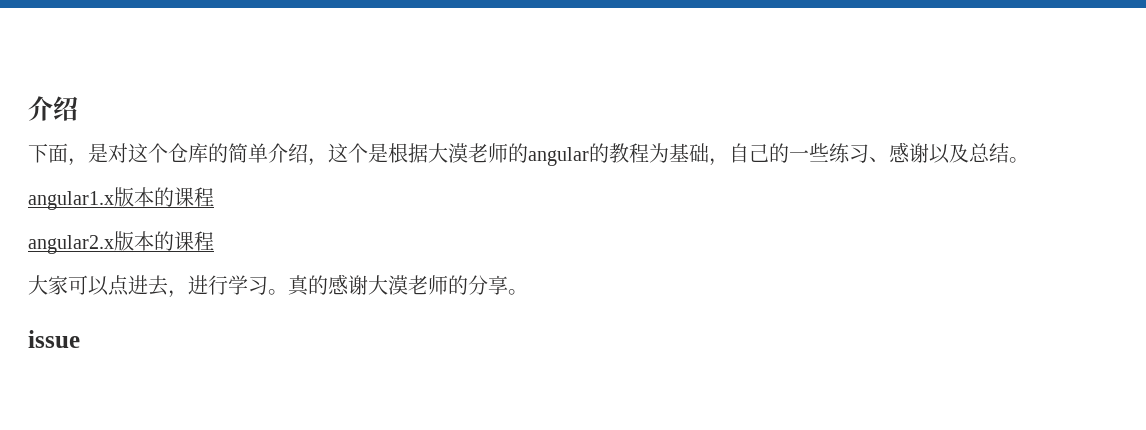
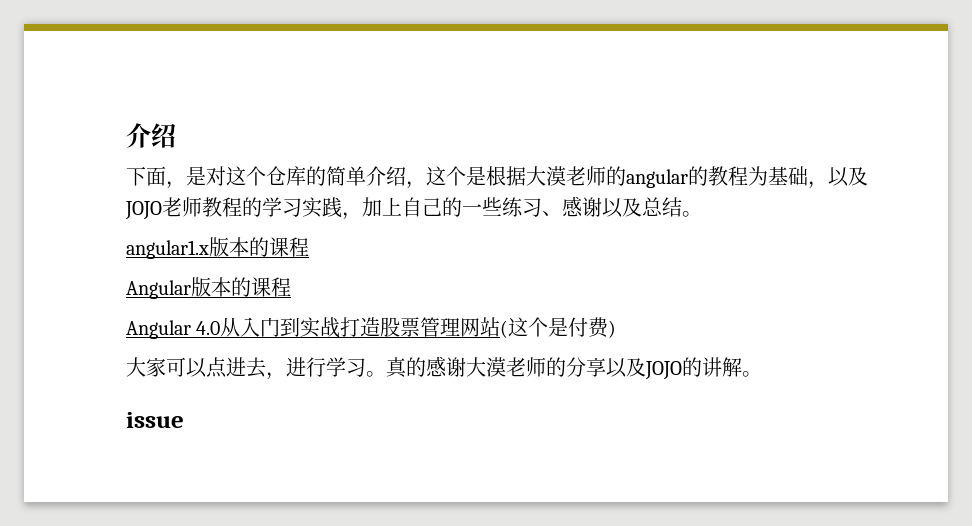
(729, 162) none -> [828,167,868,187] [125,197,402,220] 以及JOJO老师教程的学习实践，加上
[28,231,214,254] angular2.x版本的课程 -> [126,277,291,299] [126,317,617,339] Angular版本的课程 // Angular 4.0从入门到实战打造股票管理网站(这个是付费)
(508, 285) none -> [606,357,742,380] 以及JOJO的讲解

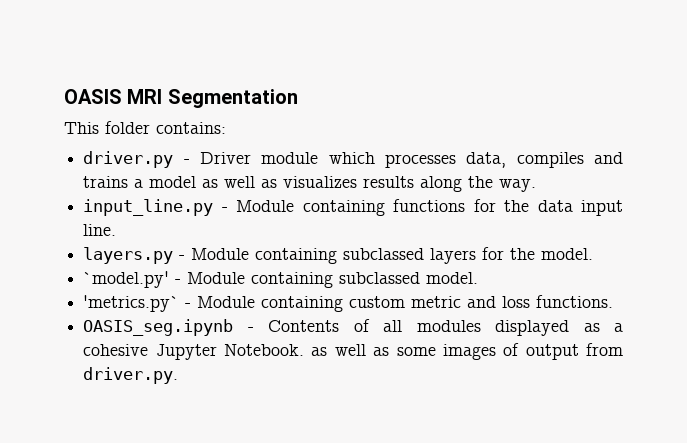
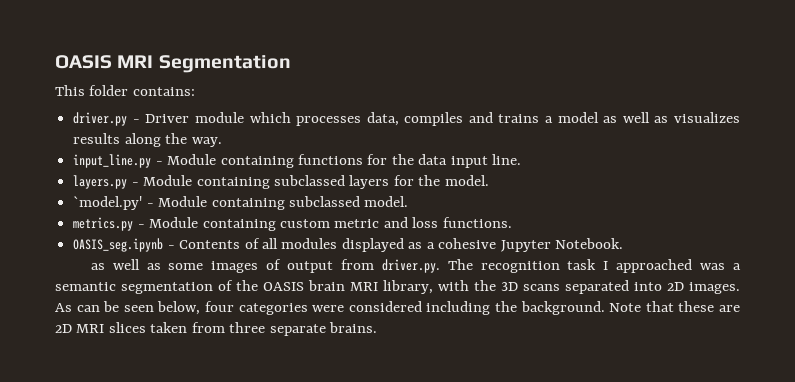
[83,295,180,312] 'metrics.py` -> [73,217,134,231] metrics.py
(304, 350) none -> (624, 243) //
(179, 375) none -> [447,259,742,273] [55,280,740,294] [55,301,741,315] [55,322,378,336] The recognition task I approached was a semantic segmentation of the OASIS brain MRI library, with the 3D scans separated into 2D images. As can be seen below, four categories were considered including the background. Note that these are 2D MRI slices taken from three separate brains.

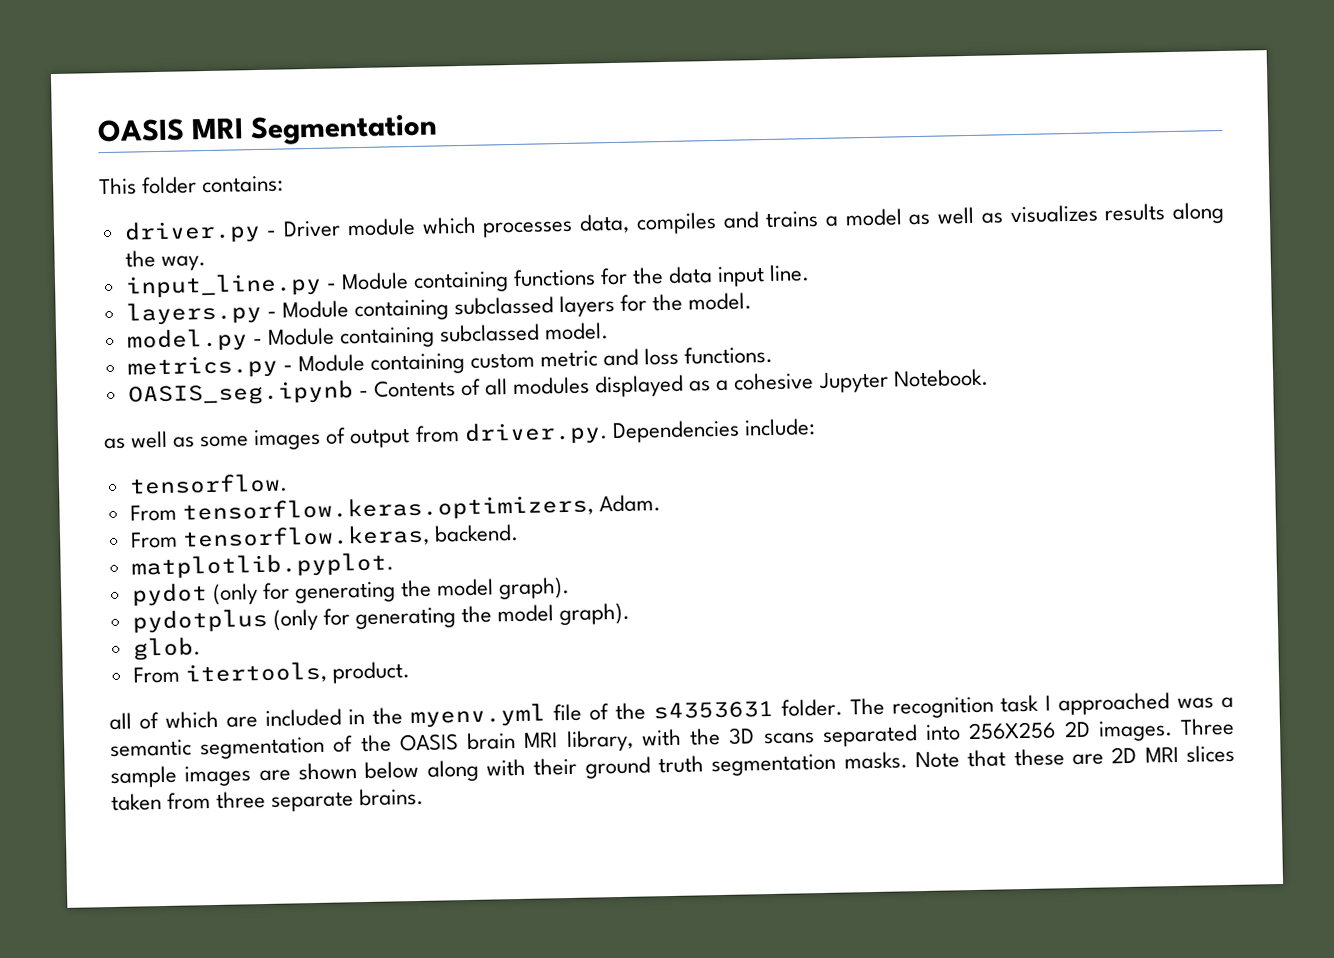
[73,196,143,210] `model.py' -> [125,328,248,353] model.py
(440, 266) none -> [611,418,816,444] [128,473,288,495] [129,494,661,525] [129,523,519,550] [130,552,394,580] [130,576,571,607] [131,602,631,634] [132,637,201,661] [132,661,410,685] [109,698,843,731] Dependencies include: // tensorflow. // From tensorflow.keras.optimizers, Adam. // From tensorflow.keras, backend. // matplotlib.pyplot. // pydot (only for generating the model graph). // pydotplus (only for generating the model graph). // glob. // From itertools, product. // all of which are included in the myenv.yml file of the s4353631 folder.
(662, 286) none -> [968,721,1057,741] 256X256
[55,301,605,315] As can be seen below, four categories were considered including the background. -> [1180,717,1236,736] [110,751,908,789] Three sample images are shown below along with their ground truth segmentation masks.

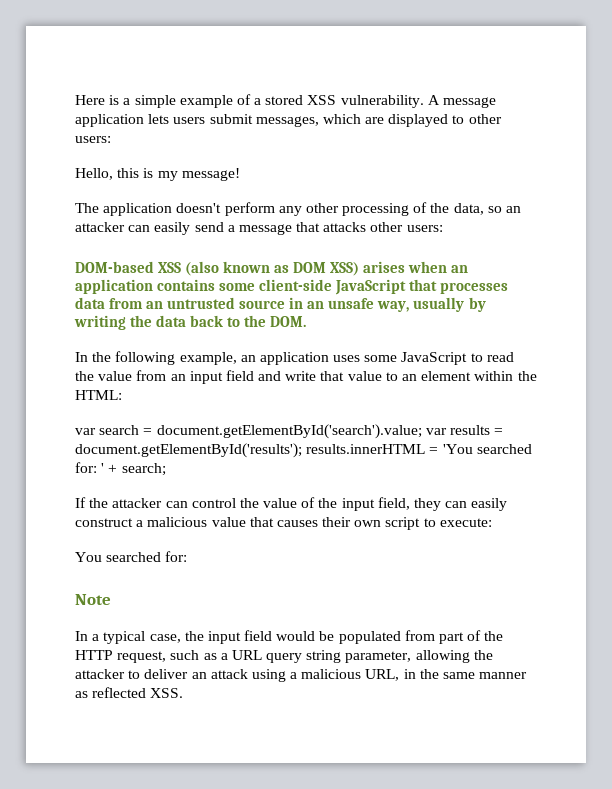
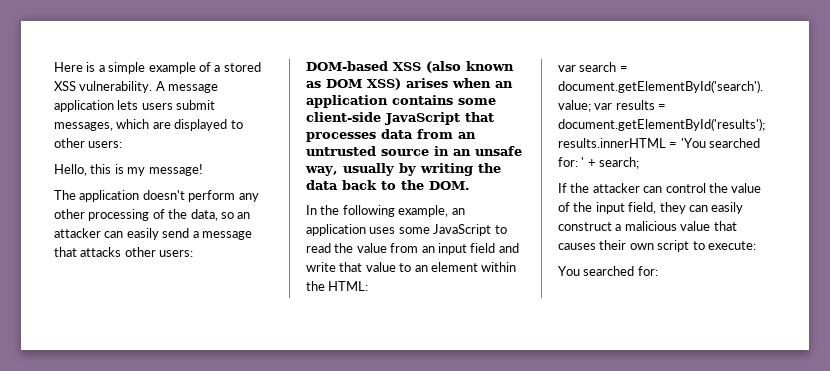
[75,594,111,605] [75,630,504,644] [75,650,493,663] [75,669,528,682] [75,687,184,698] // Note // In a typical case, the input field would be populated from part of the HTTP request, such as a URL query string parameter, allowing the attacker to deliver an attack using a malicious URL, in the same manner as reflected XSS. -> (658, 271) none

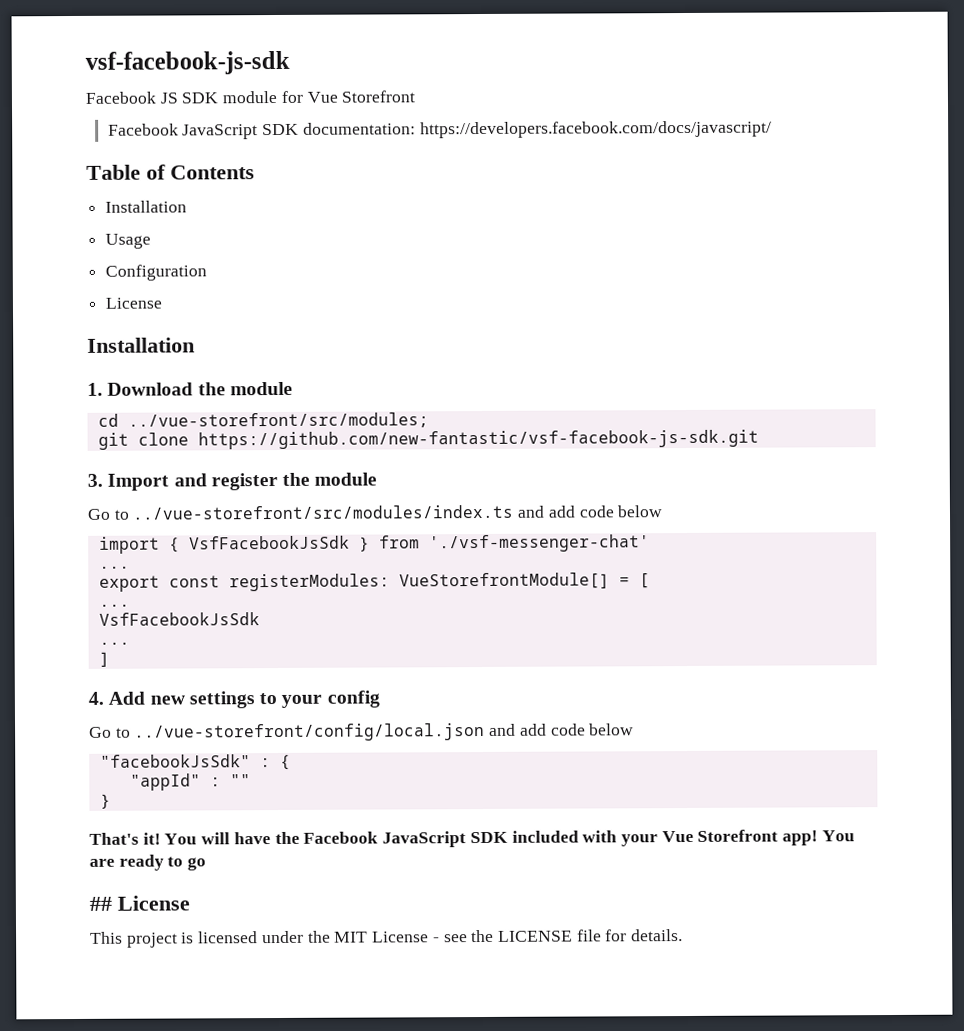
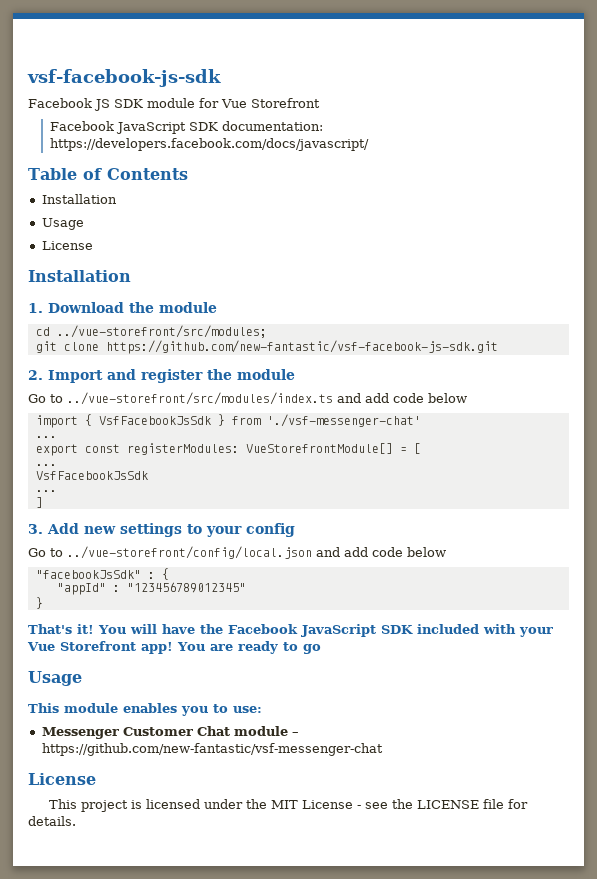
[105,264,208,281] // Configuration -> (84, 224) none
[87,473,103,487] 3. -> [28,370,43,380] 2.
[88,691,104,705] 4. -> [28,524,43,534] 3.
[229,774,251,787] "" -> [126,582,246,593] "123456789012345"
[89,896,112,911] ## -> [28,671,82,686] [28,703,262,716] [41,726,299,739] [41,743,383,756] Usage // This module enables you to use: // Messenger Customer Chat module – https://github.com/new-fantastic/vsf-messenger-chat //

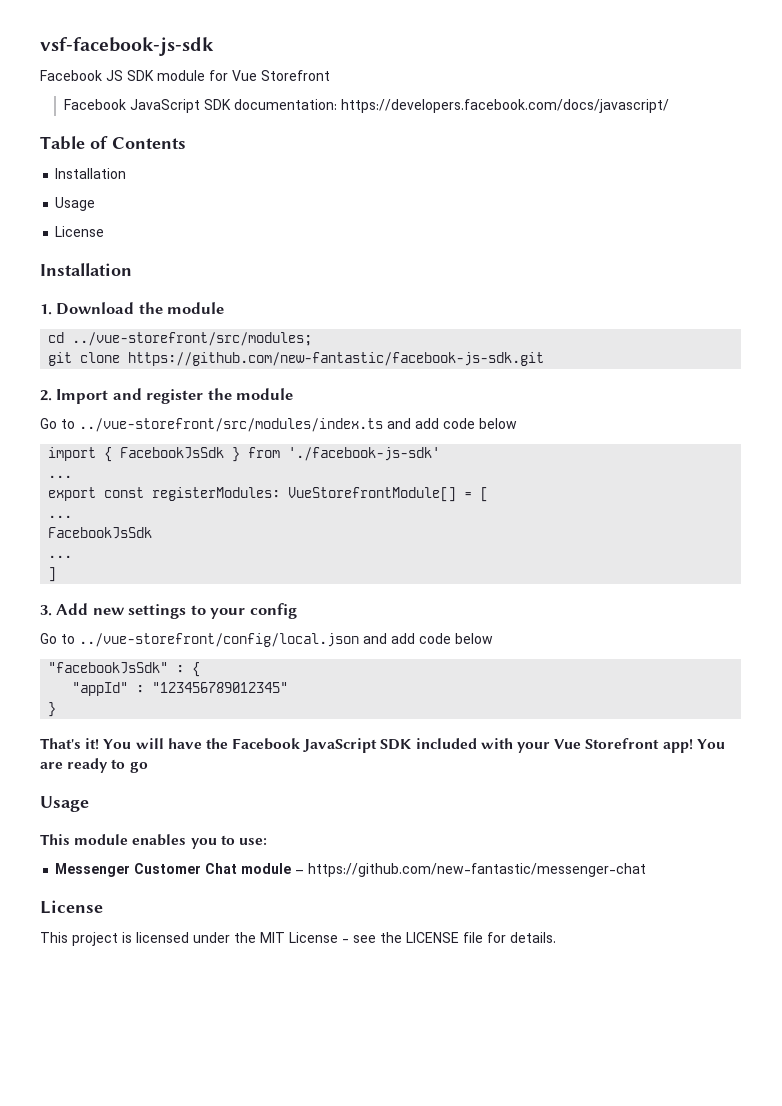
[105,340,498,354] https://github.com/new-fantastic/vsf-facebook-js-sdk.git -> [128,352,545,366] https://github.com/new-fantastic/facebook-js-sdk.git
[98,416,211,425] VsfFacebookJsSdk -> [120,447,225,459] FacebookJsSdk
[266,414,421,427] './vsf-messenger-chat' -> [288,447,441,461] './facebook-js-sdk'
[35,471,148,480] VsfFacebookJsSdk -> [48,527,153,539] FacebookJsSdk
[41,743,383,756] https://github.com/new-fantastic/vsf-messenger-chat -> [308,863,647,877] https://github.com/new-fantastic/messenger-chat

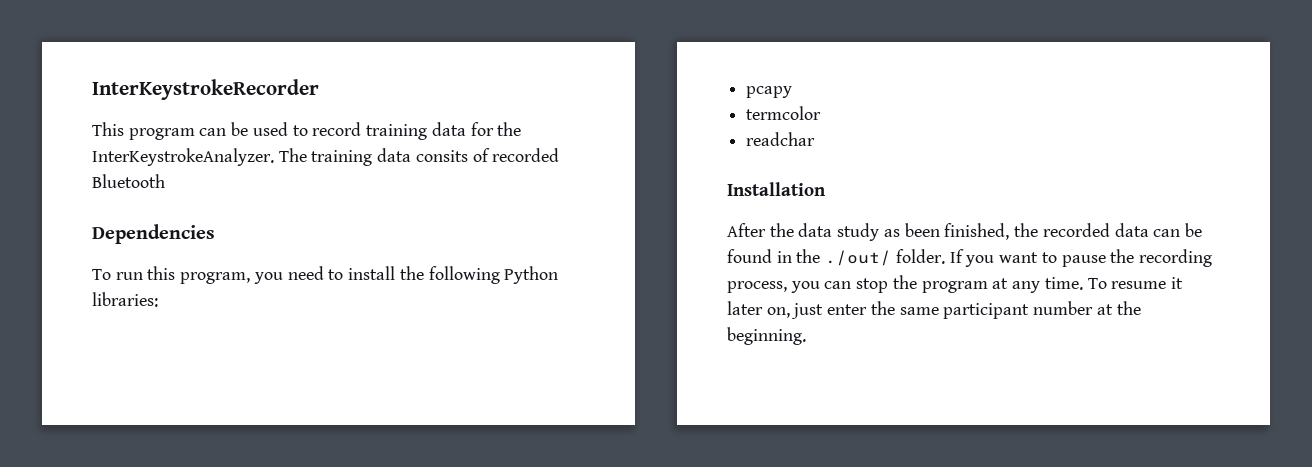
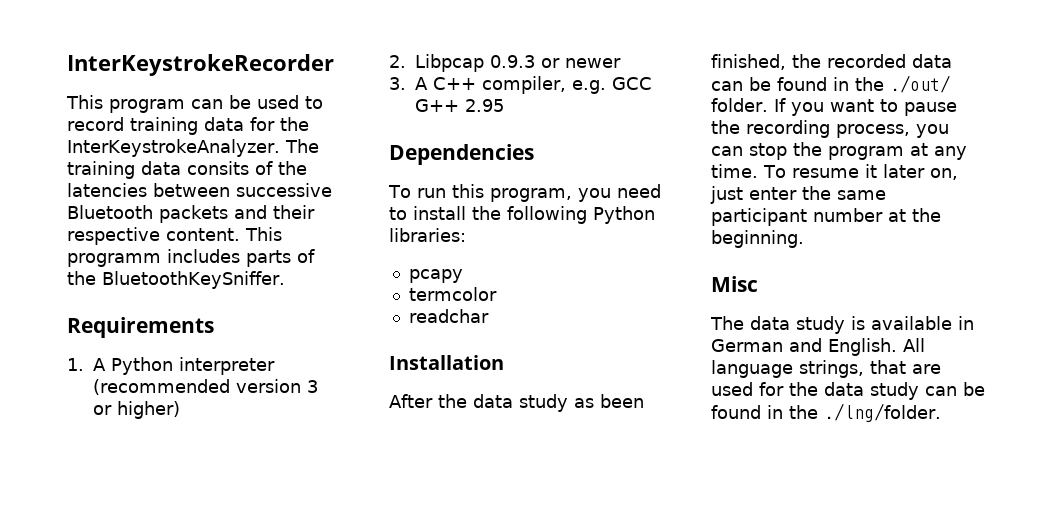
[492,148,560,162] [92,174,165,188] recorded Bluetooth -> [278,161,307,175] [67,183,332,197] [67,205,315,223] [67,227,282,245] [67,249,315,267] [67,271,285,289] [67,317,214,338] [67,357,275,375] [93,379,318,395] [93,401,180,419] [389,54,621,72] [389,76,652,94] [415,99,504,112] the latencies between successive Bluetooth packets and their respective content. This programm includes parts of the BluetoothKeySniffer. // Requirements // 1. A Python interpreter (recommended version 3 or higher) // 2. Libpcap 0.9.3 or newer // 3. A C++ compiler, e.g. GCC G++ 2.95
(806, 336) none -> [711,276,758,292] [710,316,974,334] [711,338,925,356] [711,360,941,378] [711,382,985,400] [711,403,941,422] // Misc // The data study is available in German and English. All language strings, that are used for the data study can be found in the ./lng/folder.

Directions for this task: Pictures stay out; copy every entry above exactly.

Your response:
(729, 162) none -> [828,167,868,187] [125,197,402,220] 以及JOJO老师教程的学习实践，加上
[28,231,214,254] angular2.x版本的课程 -> [126,277,291,299] [126,317,617,339] Angular版本的课程 // Angular 4.0从入门到实战打造股票管理网站(这个是付费)
(508, 285) none -> [606,357,742,380] 以及JOJO的讲解

[83,295,180,312] 'metrics.py` -> [73,217,134,231] metrics.py
(304, 350) none -> (624, 243) //
(179, 375) none -> [447,259,742,273] [55,280,740,294] [55,301,741,315] [55,322,378,336] The recognition task I approached was a semantic segmentation of the OASIS brain MRI library, with the 3D scans separated into 2D images. As can be seen below, four categories were considered including the background. Note that these are 2D MRI slices taken from three separate brains.

[73,196,143,210] `model.py' -> [125,328,248,353] model.py
(440, 266) none -> [611,418,816,444] [128,473,288,495] [129,494,661,525] [129,523,519,550] [130,552,394,580] [130,576,571,607] [131,602,631,634] [132,637,201,661] [132,661,410,685] [109,698,843,731] Dependencies include: // tensorflow. // From tensorflow.keras.optimizers, Adam. // From tensorflow.keras, backend. // matplotlib.pyplot. // pydot (only for generating the model graph). // pydotplus (only for generating the model graph). // glob. // From itertools, product. // all of which are included in the myenv.yml file of the s4353631 folder.
(662, 286) none -> [968,721,1057,741] 256X256
[55,301,605,315] As can be seen below, four categories were considered including the background. -> [1180,717,1236,736] [110,751,908,789] Three sample images are shown below along with their ground truth segmentation masks.

[75,594,111,605] [75,630,504,644] [75,650,493,663] [75,669,528,682] [75,687,184,698] // Note // In a typical case, the input field would be populated from part of the HTTP request, such as a URL query string parameter, allowing the attacker to deliver an attack using a malicious URL, in the same manner as reflected XSS. -> (658, 271) none

[105,264,208,281] // Configuration -> (84, 224) none
[87,473,103,487] 3. -> [28,370,43,380] 2.
[88,691,104,705] 4. -> [28,524,43,534] 3.
[229,774,251,787] "" -> [126,582,246,593] "123456789012345"
[89,896,112,911] ## -> [28,671,82,686] [28,703,262,716] [41,726,299,739] [41,743,383,756] Usage // This module enables you to use: // Messenger Customer Chat module – https://github.com/new-fantastic/vsf-messenger-chat //

[105,340,498,354] https://github.com/new-fantastic/vsf-facebook-js-sdk.git -> [128,352,545,366] https://github.com/new-fantastic/facebook-js-sdk.git
[98,416,211,425] VsfFacebookJsSdk -> [120,447,225,459] FacebookJsSdk
[266,414,421,427] './vsf-messenger-chat' -> [288,447,441,461] './facebook-js-sdk'
[35,471,148,480] VsfFacebookJsSdk -> [48,527,153,539] FacebookJsSdk
[41,743,383,756] https://github.com/new-fantastic/vsf-messenger-chat -> [308,863,647,877] https://github.com/new-fantastic/messenger-chat

[492,148,560,162] [92,174,165,188] recorded Bluetooth -> [278,161,307,175] [67,183,332,197] [67,205,315,223] [67,227,282,245] [67,249,315,267] [67,271,285,289] [67,317,214,338] [67,357,275,375] [93,379,318,395] [93,401,180,419] [389,54,621,72] [389,76,652,94] [415,99,504,112] the latencies between successive Bluetooth packets and their respective content. This programm includes parts of the BluetoothKeySniffer. // Requirements // 1. A Python interpreter (recommended version 3 or higher) // 2. Libpcap 0.9.3 or newer // 3. A C++ compiler, e.g. GCC G++ 2.95
(806, 336) none -> [711,276,758,292] [710,316,974,334] [711,338,925,356] [711,360,941,378] [711,382,985,400] [711,403,941,422] // Misc // The data study is available in German and English. All language strings, that are used for the data study can be found in the ./lng/folder.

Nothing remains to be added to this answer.